The study you described presents a novel approach for the treatment of spinal cord injury (SCI) using a multifunctional biomaterial system. The system is designed to address the challenges associated with SCI, including the need to fill cavities, promote neural tissue regeneration, and provide a favorable microenvironment for cell growth and differentiation.

The composite hydrogel used in this study consists of two main components: acellularized spinal cord matrix (ASCM) and gelatin-acrylated-β-cyclodextrin-polyethylene glycol diacrylate (G-CD-PEGDA) hydrogel. The ASCM component, derived from spinal cord tissue, promotes neural cell affinity and proliferation, while the G-CD-PEGDA component provides a dynamic structure with self-healing capabilities, enabling cell migration.

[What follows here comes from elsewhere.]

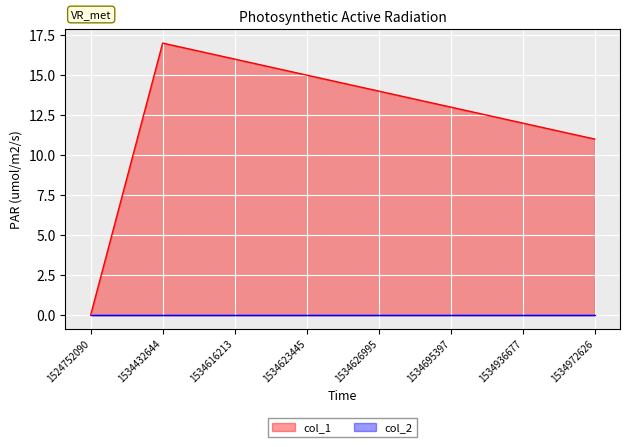

At which label is the value closest to 8?

1534972626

In addition to the hydrogel, the system includes a drug called WAY-316606, which activates the canonical Wnt/β-catenin signaling pathway. This pathway plays a crucial role in neural development and regeneration. The inclusion of WAY-316606 in the hydrogel promotes the recruitment of endogenous neural stem cells and enhances neuronal differentiation.

To further enhance the structural support and guidance for neural regeneration, a bundle of three-dimensionally printed aligned polycaprolactone (PCL) microfibers is incorporated into the composite hydrogel. These microfibers help guide the elongation of neurites, providing a physical scaffold for regenerating neurons to grow in the longitudinal direction.

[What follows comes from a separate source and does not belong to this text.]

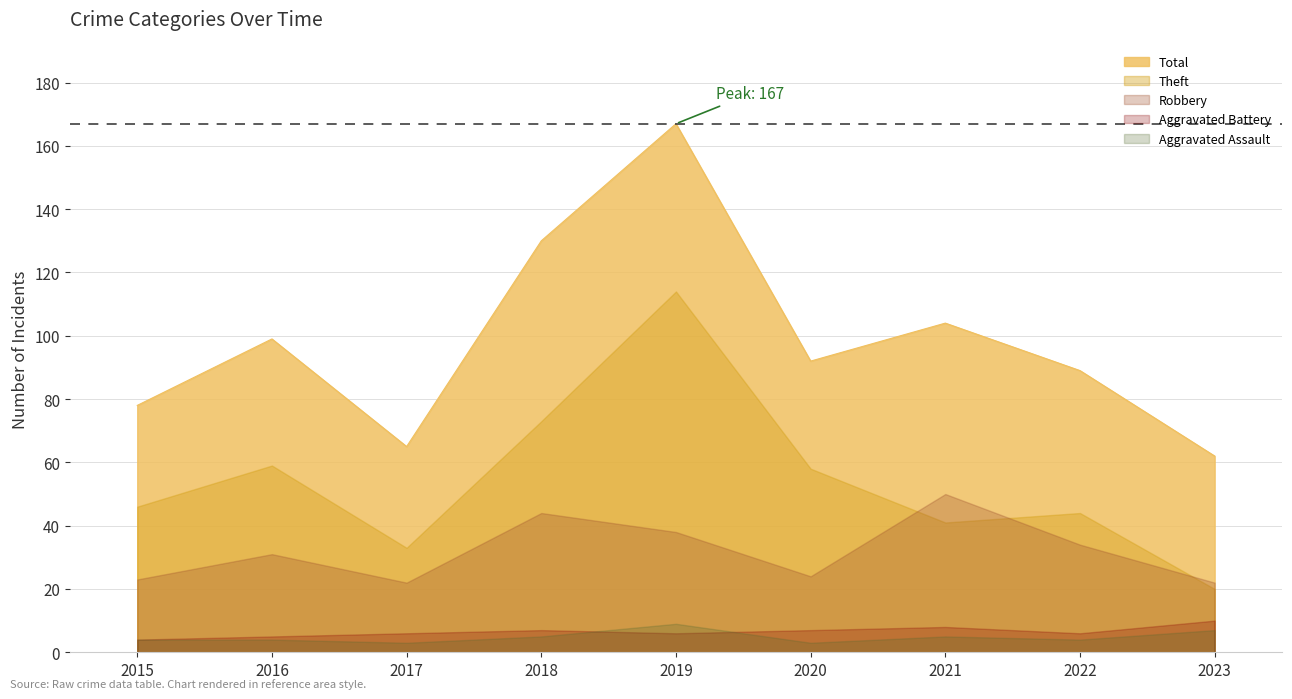

What is the maximum value for Robbery?

50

The researchers conducted animal behavior studies to evaluate the efficacy of the composite hydrogel system. The results showed that the system significantly improved the motor function of rats with SCI, indicating its potential for functional recovery.

Overall, this study demonstrates a promising approach for treating SCI using a multifunctional biomaterial system. The combination of the ASCM and G-CD-PEGDA hydrogel components, along with drug loading and the addition of aligned PCL microfibers, provides a comprehensive set of cues for neural tissue regeneration. Further research and development are needed to translate these findings into clinical applications for the treatment of SCI in humans.